▶ Exercise directions
Your answer is every line of the material below in which the string "lines" occurs.
· · · · ·
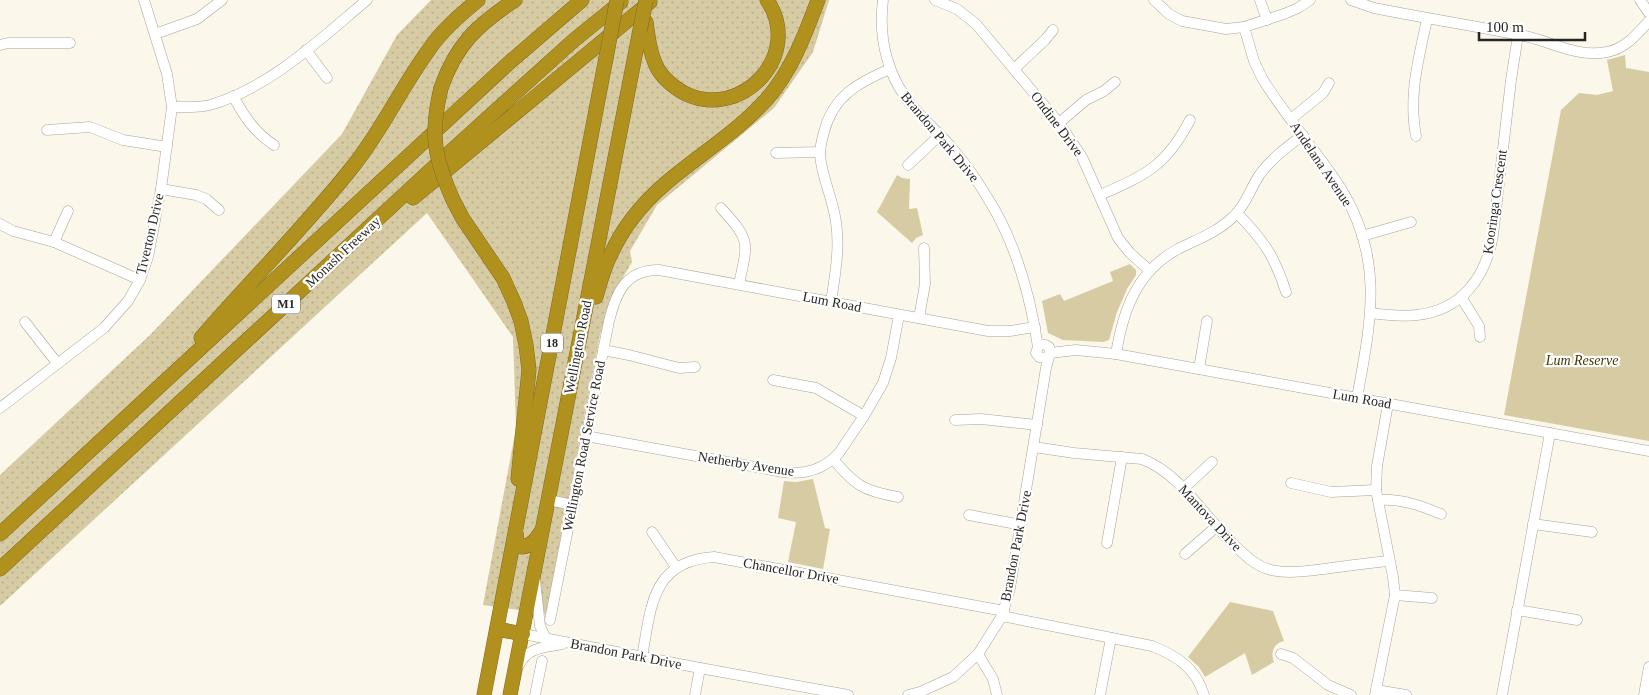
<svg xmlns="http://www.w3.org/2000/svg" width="1649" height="695" font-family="Georgia,serif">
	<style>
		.grass { fill: url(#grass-dots) }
		.park { fill: #d7cba3 }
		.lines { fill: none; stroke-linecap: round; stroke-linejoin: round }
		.minor-casing { stroke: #a7a498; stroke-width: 11 }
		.highway-casing { stroke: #816b1f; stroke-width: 15 }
		.minor { stroke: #fff; stroke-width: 10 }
		.highway { stroke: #b1911e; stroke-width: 14 }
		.highway-bridge-casing { stroke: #816b1f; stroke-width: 15; stroke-linecap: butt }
		.highway-bridge { stroke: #b1911e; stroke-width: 14 }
		.labels { text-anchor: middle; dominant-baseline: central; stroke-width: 4.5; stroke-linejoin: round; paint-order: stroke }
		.shield { fill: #fff; stroke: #686664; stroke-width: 1 }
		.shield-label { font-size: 12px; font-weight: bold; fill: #272521 }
		.street-label { font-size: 14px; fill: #272521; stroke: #fff }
		.park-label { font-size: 14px; font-style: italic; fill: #433503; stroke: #fff }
	</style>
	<defs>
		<pattern id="grass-dots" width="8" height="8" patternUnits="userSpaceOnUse" patternTransform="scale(1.25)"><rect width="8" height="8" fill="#d7cba3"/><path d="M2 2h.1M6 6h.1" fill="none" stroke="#b9ae8c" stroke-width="1.8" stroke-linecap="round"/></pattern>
	</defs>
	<rect width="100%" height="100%" fill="#fbf7ea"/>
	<!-- grass -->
	<polygon class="grass" points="431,0 829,0 813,52 774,108 657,205 630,251 632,262 613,294 600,335 546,614 483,605 516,428 513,337 427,213 0,606 0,475 150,335 342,134 397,35"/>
	<!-- park -->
	<g class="park">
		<polygon points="1625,55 1626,68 1649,72 1649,441 1504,415 1561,110 1579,93 1597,95 1613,91 1607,60"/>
		<polygon points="897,175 902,178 910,179 909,209 917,208 923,235 916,238 912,243 877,212"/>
		<polygon points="1130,264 1136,270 1136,275 1127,289 1117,312 1109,340 1103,342 1063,340 1048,333 1042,301 1060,294 1064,301 1113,281 1110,272"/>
		<polygon points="813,479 825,528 830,529 823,569 788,562 796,522 778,518 784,481 796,482"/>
		<path d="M1230 602 1273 611 1284 641C1274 643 1270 652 1274 662L1252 675 1245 653 1205 677 1199 667 1188 657Z"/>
	</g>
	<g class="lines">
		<defs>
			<g id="minor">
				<path d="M883 0C878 39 888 80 915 109 927 123 940 134 952 148 965 163 977 180 987 197 1016 242 1030 294 1038 347"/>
				<polyline points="935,0 957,9 976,24 1059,123 1082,157 1118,238 1130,253 1150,271"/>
				<polyline points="1154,0 1169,14 1182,21 1226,29 1244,27 1284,14 1298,8 1310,0"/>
				<polyline points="1260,0 1267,20"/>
				<path d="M1351 0 1374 8C1424 18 1475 26 1525 36 1552 42 1578 58 1607 52 1625 49 1637 34 1649 21"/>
				<polyline points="1640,0 1649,13"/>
				<path d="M1244 27 1254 61 1262 78C1285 116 1316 150 1340 187 1385 259 1371 321 1357 398"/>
				<polyline points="155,34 197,19 222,0"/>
				<polyline points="0,45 8,43 70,43"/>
				<polyline points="306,50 327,78"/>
				<polyline points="1014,69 1045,40 1053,30"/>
				<path d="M233 96C244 116 255 133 274 145"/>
				<path d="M172 107C184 107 198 108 210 105 271 87 319 40 367 0"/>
				<polyline points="1291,119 1323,93 1329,83"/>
				<polyline points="1059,123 1086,100 1104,91 1115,82"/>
				<polyline points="47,130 90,127 123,140 167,147"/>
				<path d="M1416 136C1408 95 1419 58 1427 19"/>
				<polyline points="776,153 820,152"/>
				<polyline points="908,165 940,135"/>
				<polyline points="161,189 196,195 206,199 219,210"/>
				<path d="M1100 195C1146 175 1166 166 1190 120"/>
				<path d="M721 208C751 241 748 242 739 284"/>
				<path d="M1237 213C1264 241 1274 255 1286 292"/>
				<polyline points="0,224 13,231 54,242 140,280"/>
				<polyline points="1362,236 1411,222"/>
				<polyline points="54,242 68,211"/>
				<polyline points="1461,297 1479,326 1480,337"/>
				<path d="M831 302C835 275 840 249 836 222 833 199 822 178 820 155 820 147 822 139 824 132 833 96 859 82 890 69"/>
				<path d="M1371 313C1386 315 1402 317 1417 315 1462 310 1486 277 1493 235L1511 80 1518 35"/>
				<polyline points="919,318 925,284 924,248"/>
				<polyline points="25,322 57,363"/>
				<polyline points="603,350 629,355 679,368 695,367"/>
				<polyline points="1050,353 1076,350 1116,354 1649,451"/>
				<path d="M1116 354C1123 310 1137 271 1178 249 1198 239 1218 232 1234 216 1246 205 1251 187 1260 174 1272 158 1287 147 1303 135"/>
				<polyline points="1199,369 1207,321"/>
				<polyline points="773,380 816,388 864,416"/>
				<polyline points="0,408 104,328 128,301 140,280 148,257 161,189 172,107 167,74 144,0"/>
				<polyline points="955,420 981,419 1037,425"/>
				<path d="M586 436 783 472C805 475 823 470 839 453L864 416 883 383 891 358 899 315"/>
				<path d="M1034 447 1074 453 1142 459C1181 474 1204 516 1233 544 1245 555 1255 566 1271 570 1288 574 1307 571 1324 569 1346 566 1368 563 1389 561"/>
				<path d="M833 459C855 485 863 491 898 497"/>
				<polyline points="1291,483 1331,492 1376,490"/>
				<polyline points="1184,488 1212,462"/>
				<polyline points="548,500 574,505"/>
				<path d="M1378 500C1400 498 1422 506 1441 514"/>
				<polyline points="969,515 1021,525"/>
				<polyline points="1533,524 1592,532"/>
				<polyline points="652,532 676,567"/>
				<polyline points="1107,543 1122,457"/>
				<polyline points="1185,554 1216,527"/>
				<polyline points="535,580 540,626 546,639"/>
				<polyline points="1395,595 1432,598"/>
				<polyline points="1517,610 1577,620"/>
				<path d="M1002 616 1152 646C1177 656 1196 668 1204 695"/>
				<path d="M550 620 609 321C616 293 625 270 659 270L988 331H1010L1035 327"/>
				<polyline points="523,634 700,668 848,695"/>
				<polyline points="978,654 993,679 997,695"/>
				<polyline points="1281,654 1293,658 1328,685 1351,695"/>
				<path d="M642 657C651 608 651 561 714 557L1004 611"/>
				<path d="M519 665C528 647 543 648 562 644"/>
				<polyline points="1376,690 1406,695"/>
				<polyline points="535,695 542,661"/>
				<polyline points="695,695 700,668"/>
				<path d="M908 695 920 692 953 677 978 654 1002 616 1010 588 1046 368 1050 353 1049 347C1045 344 1041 343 1038 347L1036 353 1039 357 1046 358 1049 355"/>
				<polyline points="1100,695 1111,638"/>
				<polyline points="1375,695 1395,595 1393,577 1376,490 1377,466 1388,404"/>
				<polyline points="1502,695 1550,433"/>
				<polyline points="1644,695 1649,667"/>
			</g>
			<g id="highway">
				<path d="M646 22C648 36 649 50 655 63 660 76 672 86 684 93 742 122 804 54 767 0"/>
				<path d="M441 88C456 45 477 25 515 0"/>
				<polyline points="413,198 650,2"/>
				<polyline points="453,200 463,219 503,278 514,302 521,321 526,345 529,370 518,479"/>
				<path d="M596 297C600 283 604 267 611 254 623 227 644 202 666 183 699 155 737 132 766 100 791 72 805 35 818 0"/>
				<path d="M201 338C251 280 306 226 354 165 382 130 401 88 428 51 441 31 460 15 478 0"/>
				<path d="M516 533 517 542 522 547C532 546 537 538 542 530"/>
				<polyline points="0,534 511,61 582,0"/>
				<polyline points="0,569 449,153 573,41 621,2"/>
				<polyline points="497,629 523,634"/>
				<polyline points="484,695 606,58"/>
				<polyline points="510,695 640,30"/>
			</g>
		</defs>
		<!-- minor casing -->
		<use href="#minor" class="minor-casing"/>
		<!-- highway casing -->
		<use href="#highway" class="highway-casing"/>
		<!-- minor -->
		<use href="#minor" class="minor"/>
		<!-- highway -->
		<use href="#highway" class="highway"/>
		<defs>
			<g id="highway-bridge">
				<polyline points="640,30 646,0"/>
				<polyline points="606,58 617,0"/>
				<path d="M441 88C430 134 434 157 453 200"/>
			</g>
		</defs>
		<!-- highway-bridge casing -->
		<use href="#highway-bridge" class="highway-bridge-casing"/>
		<!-- highway-bridge -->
		<use href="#highway-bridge" class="highway-bridge"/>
	</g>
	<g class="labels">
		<!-- shield labels -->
		<g class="shield">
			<rect x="272" y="294.5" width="28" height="19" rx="4"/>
			<rect x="541" y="333.5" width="22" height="19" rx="4"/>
		</g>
		<g class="shield-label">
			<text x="286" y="304">M1</text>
			<text x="552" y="343">18</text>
		</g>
		<!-- street labels -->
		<g class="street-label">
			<text transform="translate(1057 124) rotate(53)">Ondine Drive</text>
			<text transform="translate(940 137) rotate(50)">Brandon Park Drive</text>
			<text transform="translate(1321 164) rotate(56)">Andelana Avenue</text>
			<text transform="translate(1495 202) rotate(-82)">Kooringa Crescent</text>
			<text transform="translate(150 234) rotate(-77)">Tiverton Drive</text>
			<text transform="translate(343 252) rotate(-43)">Monash Freeway</text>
			<text transform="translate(832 302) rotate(11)">Lum Road</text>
			<text transform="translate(578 347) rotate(-79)">Wellington Road</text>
			<text transform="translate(1362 399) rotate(10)">Lum Road</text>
			<text transform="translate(584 446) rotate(-79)">Wellington Road Service Road</text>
			<text transform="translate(746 464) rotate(9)">Netherby Avenue</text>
			<text transform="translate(1210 518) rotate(47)">Mantova Drive</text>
			<text transform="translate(1016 546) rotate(-79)">Brandon Park Drive</text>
			<text transform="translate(791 571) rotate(10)">Chancellor Drive</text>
			<text transform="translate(626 654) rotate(11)">Brandon Park Drive</text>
		</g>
		<!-- park labels -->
		<g class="park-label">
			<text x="1582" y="360">Lum Reserve</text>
		</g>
	</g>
	<!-- scale -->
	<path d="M1479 32v8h106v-8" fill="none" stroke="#272521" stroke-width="2.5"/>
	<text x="1486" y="32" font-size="15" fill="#272521" stroke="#ffffff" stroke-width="4" paint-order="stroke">100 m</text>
</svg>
· · · · ·
▶ Your solution
		.lines { fill: none; stroke-linecap: round; stroke-linejoin: round }
	<g class="lines">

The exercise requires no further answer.